When my first born was a baby, I earned a bit of extra income by delivering neighborhood newspapers. While today, there aren’t as many papers, there are still flyers and other types of things that need delivering. The pay is not great, but you get a lot of beneficial exercise!
My son, who is a web programmer, earns extra money via side jobs. He programs from home after normal work hours. If you have experience and expertise in a certain field, there is probably someone who is willing to pay you to help them out.
For example, when writing my eBook (Choose Wealth), I could have benefited from someone to edit for me at a reasonable price.

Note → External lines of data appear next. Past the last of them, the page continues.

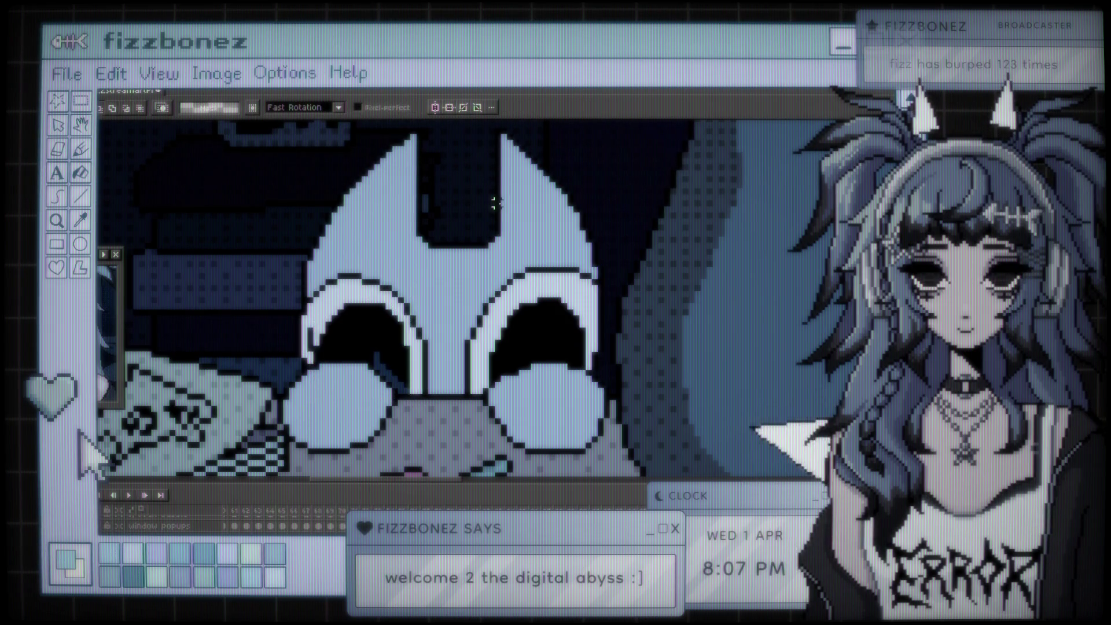
pyautogui.press('b')
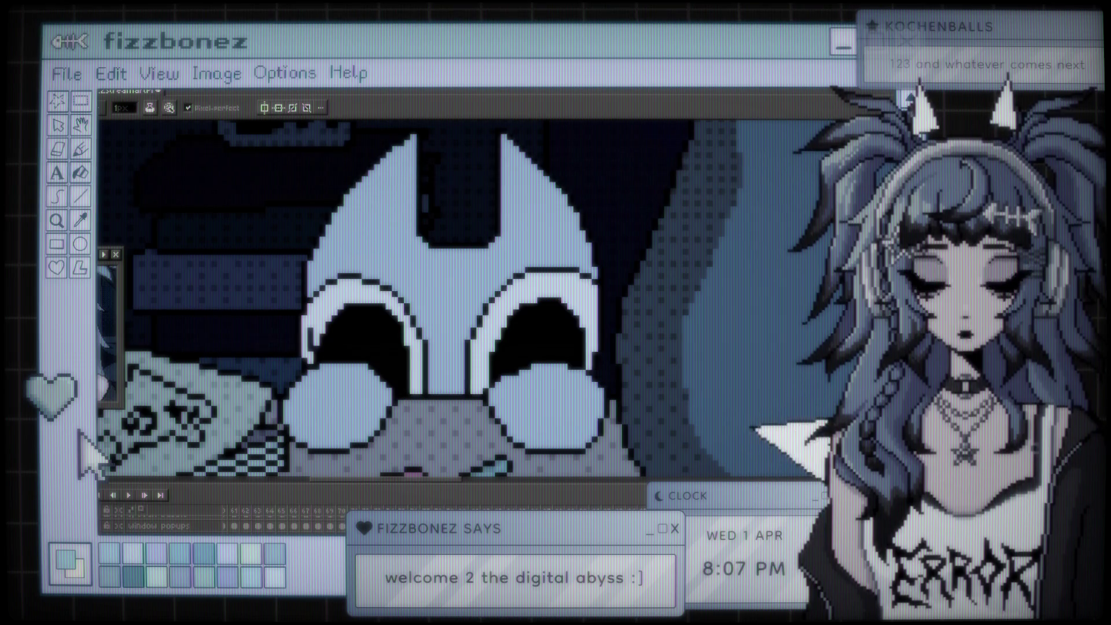
pyautogui.press('i')
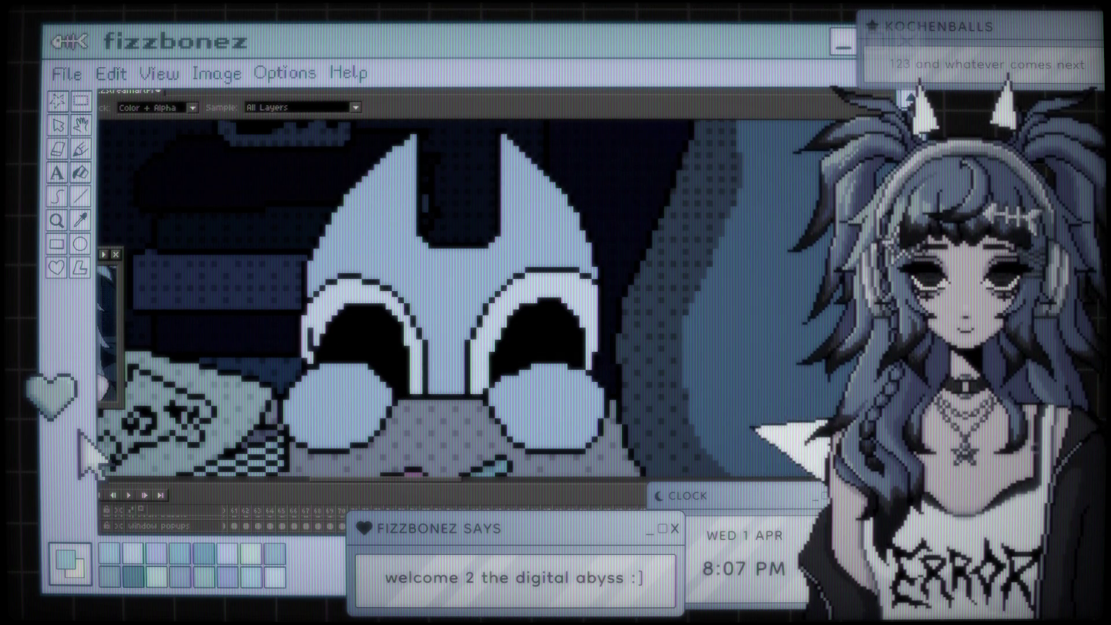
pyautogui.press('b')
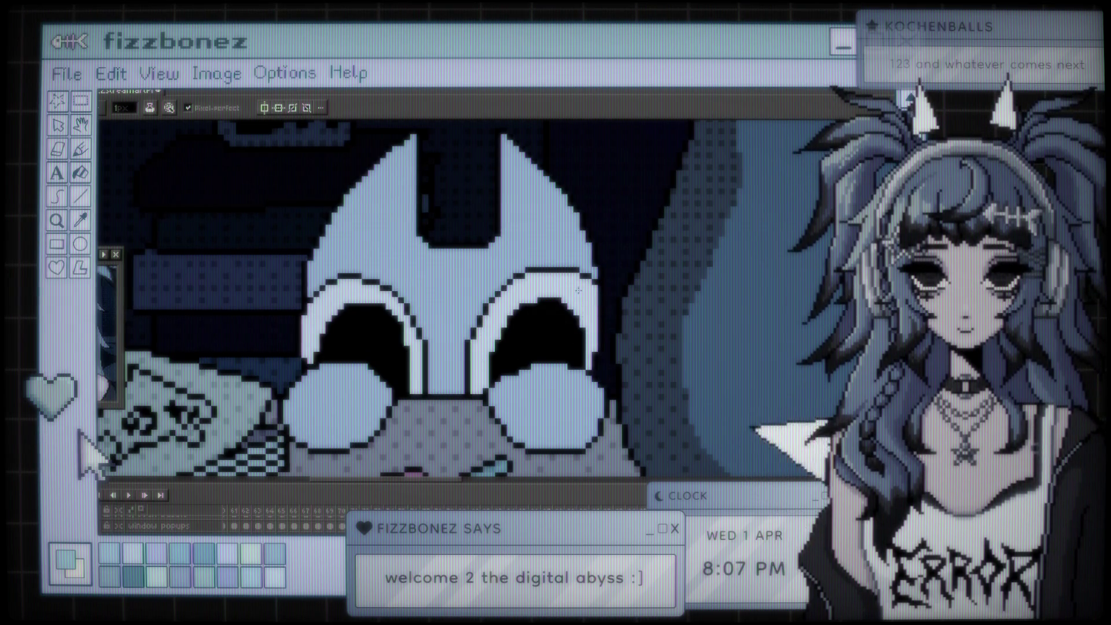
# - Marquee the region around the left eye and drop the selection again
pyautogui.press('m')
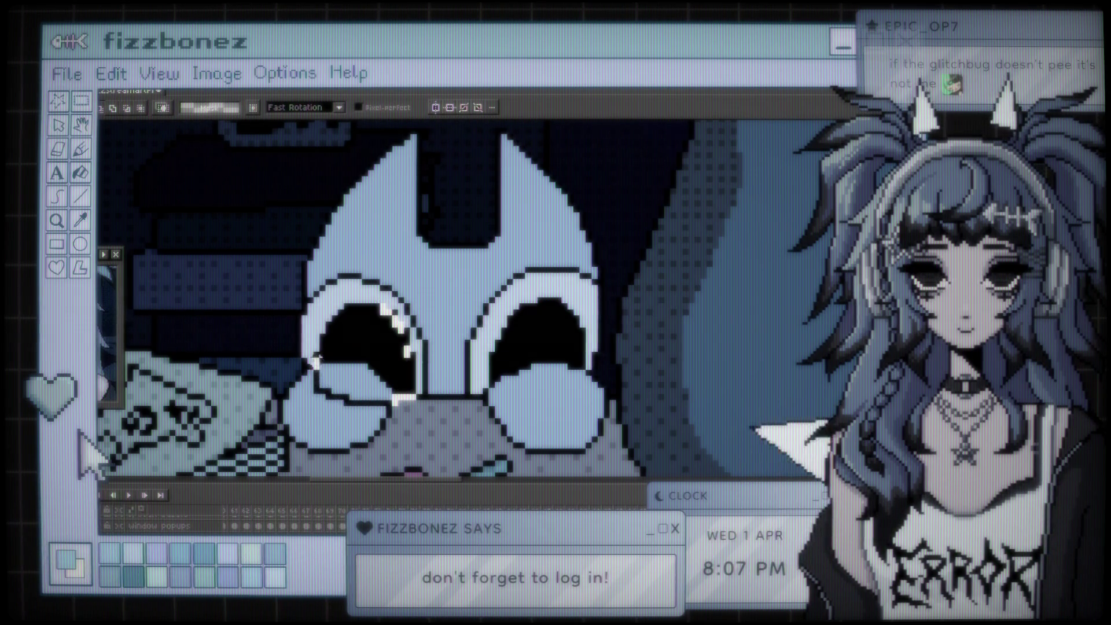
pyautogui.moveTo(328, 313)
pyautogui.mouseDown()
pyautogui.moveTo(380, 319)
pyautogui.moveTo(395, 350)
pyautogui.mouseUp()
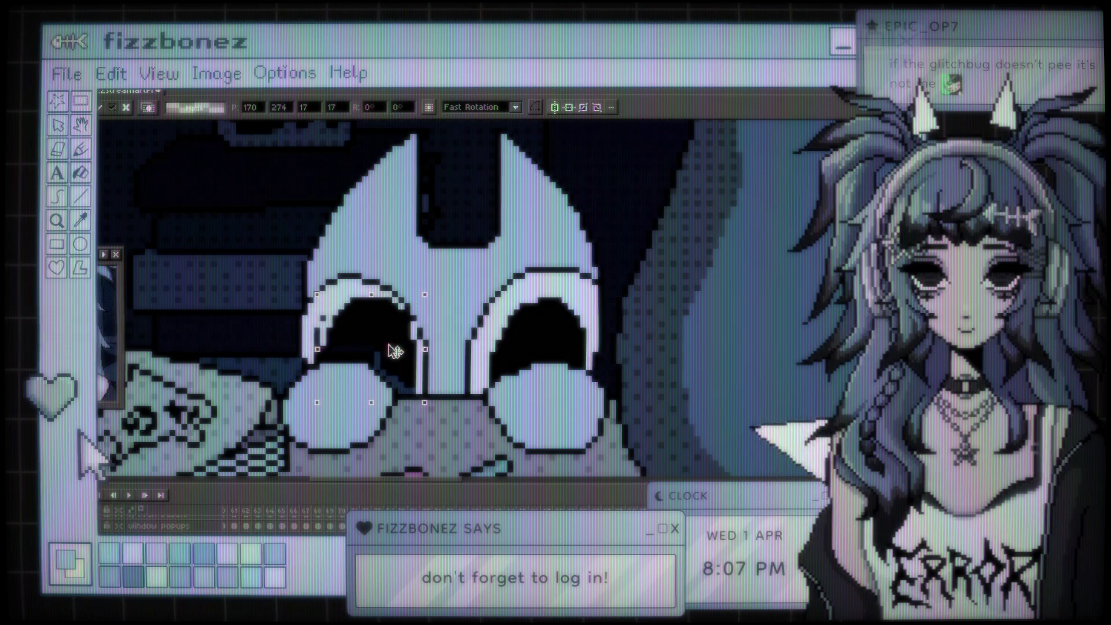
pyautogui.click(449, 391)
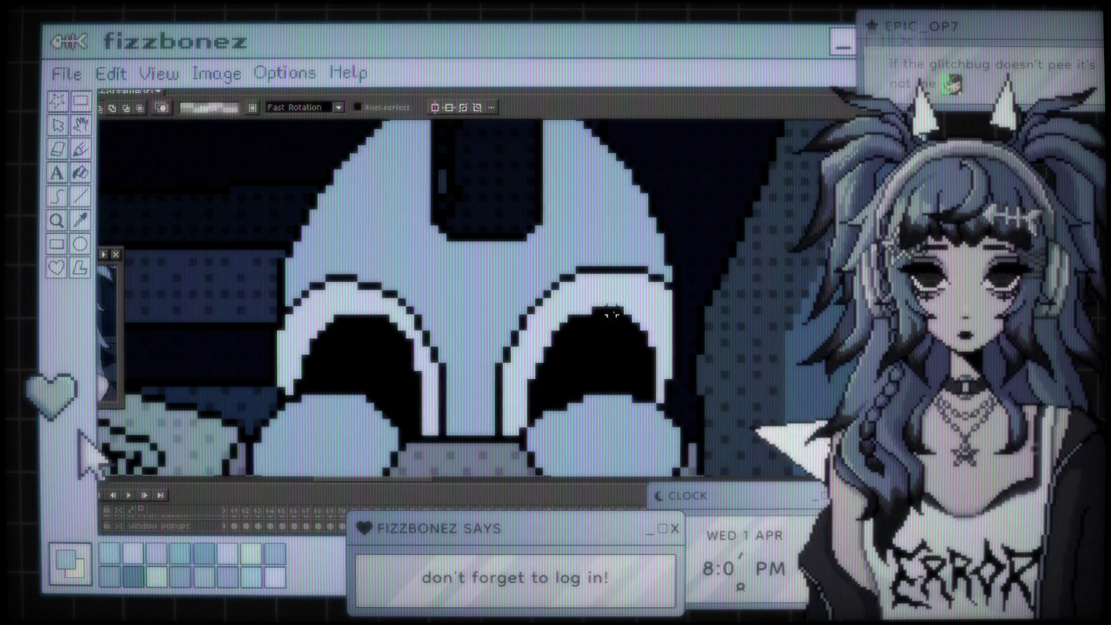
# - Select around the right eye, deselect, and draw a dark curved line inside it
pyautogui.moveTo(615, 297); pyautogui.dragTo(656, 375)
pyautogui.click(657, 376)
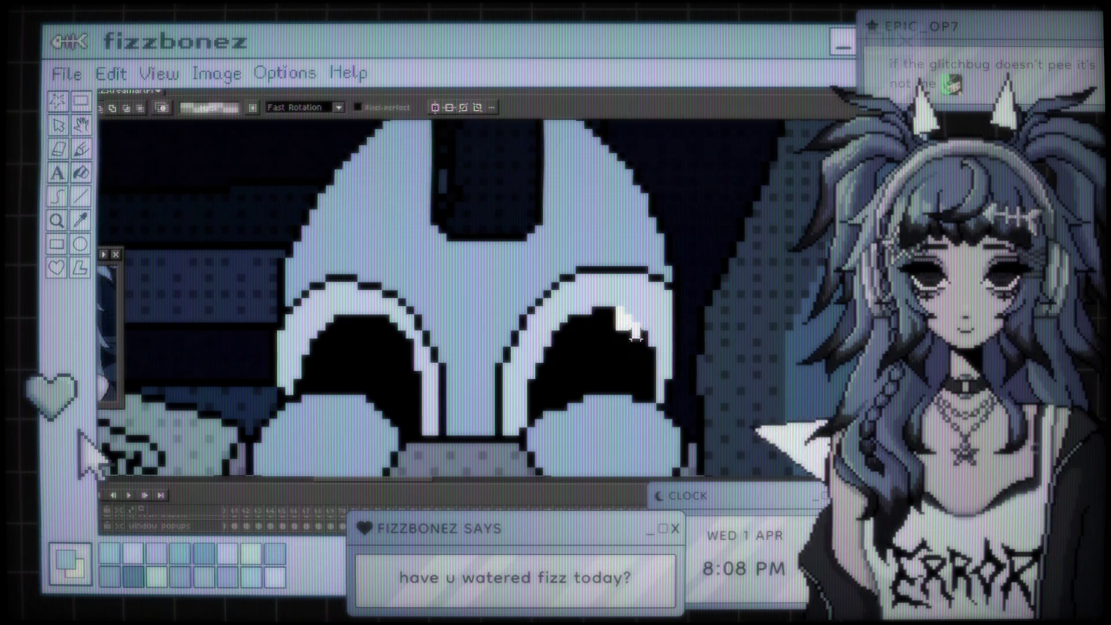
pyautogui.moveTo(644, 410); pyautogui.dragTo(604, 446)
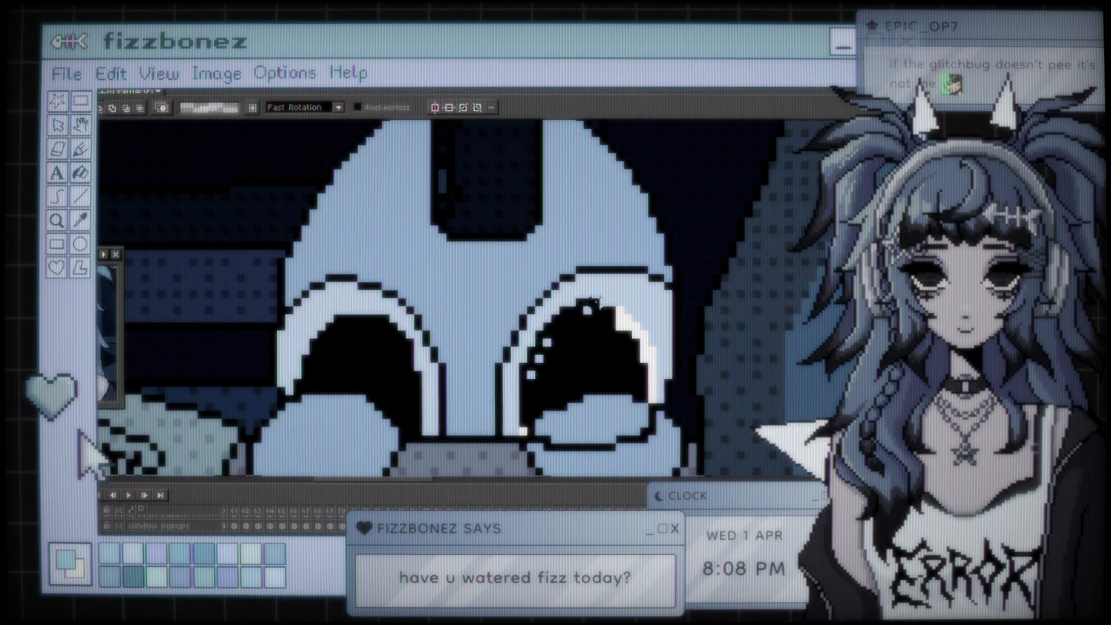
# - Paste the copied eye shape over the right eye and commit it in place
pyautogui.press('ctrl+v')
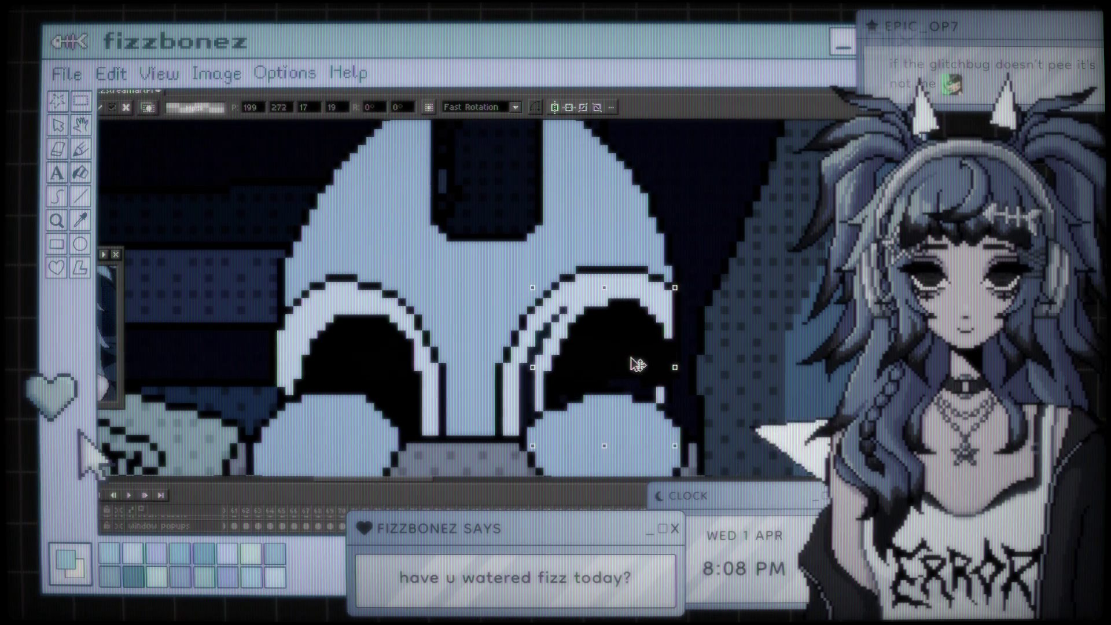
pyautogui.moveTo(625, 367); pyautogui.dragTo(638, 360)
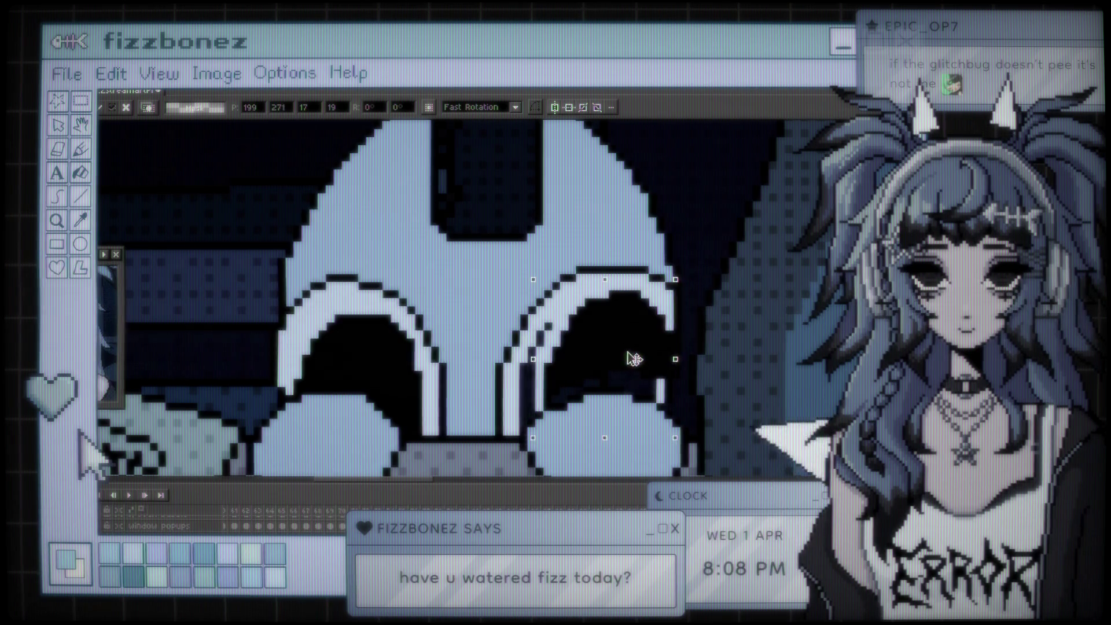
pyautogui.press('Return')
pyautogui.press('b')
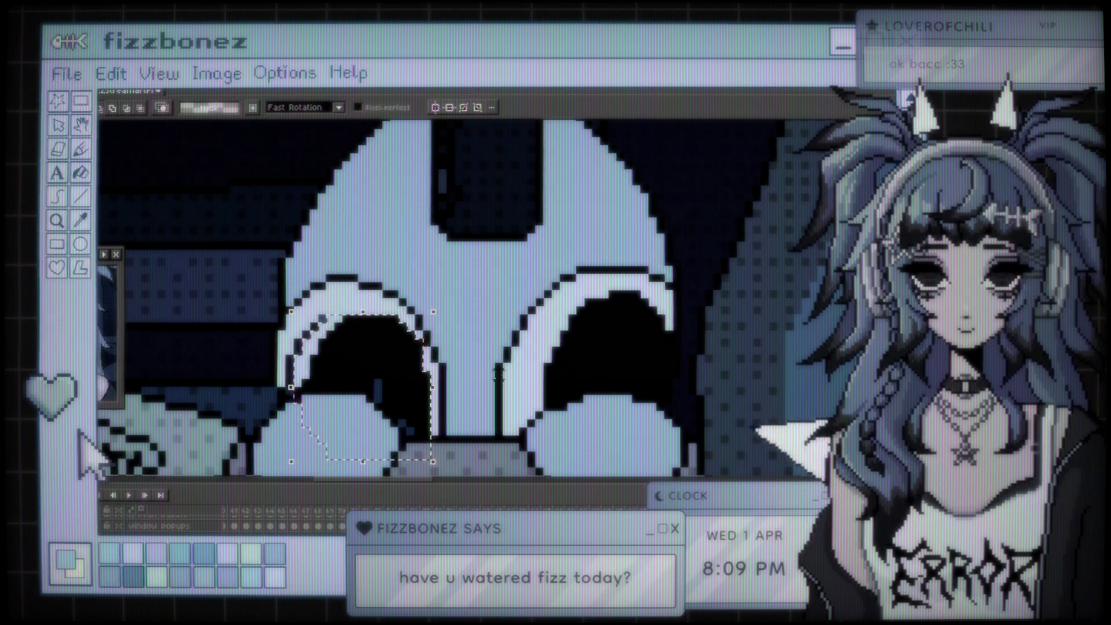
# - Shift the selected eye pixels right and up one pixel, then commit them
pyautogui.moveTo(403, 402); pyautogui.dragTo(413, 402)
pyautogui.press('Up')
pyautogui.press('ctrl+d')
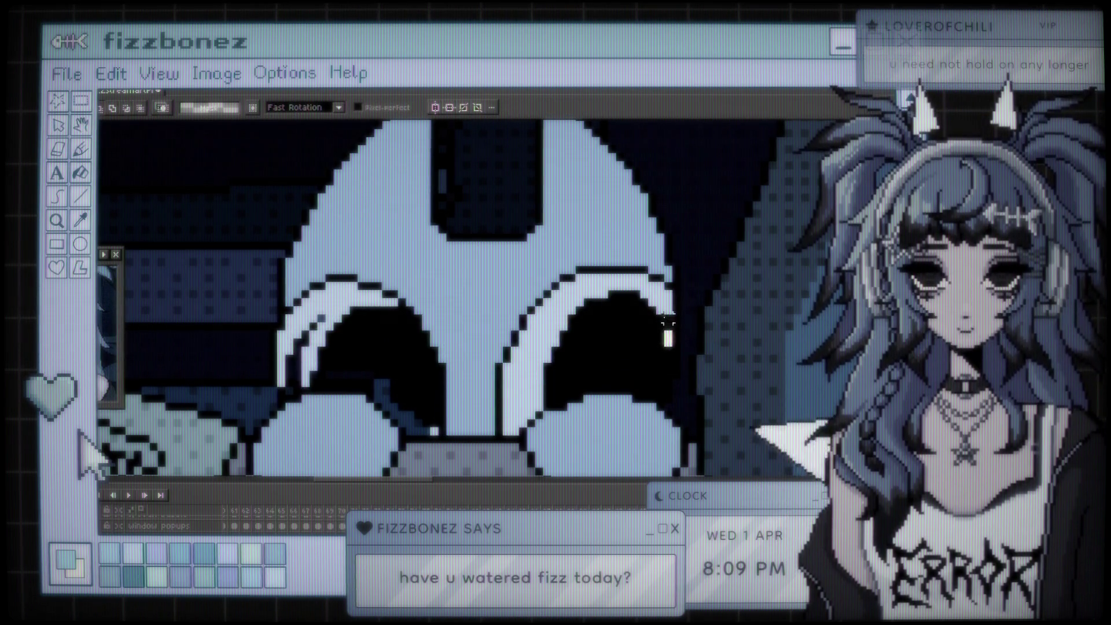
# - Try highlight strokes inside the right eye and undo the unsatisfactory attempts
pyautogui.click(667, 337)
pyautogui.moveTo(667, 337)
pyautogui.mouseDown()
pyautogui.moveTo(616, 383)
pyautogui.moveTo(545, 403)
pyautogui.mouseUp()
pyautogui.press('ctrl+d')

After I decided to go back to college to learn how to program, I opened a licensed day care home in my residence. I charged $40 a week in the 1980’s per child. Today, folks who care for kids get paid fairly well. I believe my son and his wife pay over $200 a week for before and after school care (as well as school holiday full day care) for their two elementary age children.
My next door neighbor cleaned homes. For the initial cleaning, she charged $300 for a whole house cleaning and thereafter charged $100 for each clean. If you are physically able and need the money, finding clients who want individuals to do cleaning for them may be for you.
If you have experience with the common household maintenance items (such as a leaky faucet, fixing a broken lamp, backed up toilet or drain, painting, gutter cleaning) you could earn money helping out others in need of such services. Lots of homeowners today work long and hard at their jobs and ignore some of the necessary home maintenance chores due to lack of time or lack of knowledge. Get the word out at your church, do some pro bono work and request that work be referred to you. I’m still looking for my handyman.
Dog walker/pet sitter
When we had a cat, I often wished there was a good, inexpensive alternative to taking the cat to the pet boarder. I didn’t want to impose on neighbors, but if I had known someone who would have come over to feed the cat while we were gone, at less that the $200 a week we paid the boarder, I would have jumped on that!
How do you supplement your retirement income?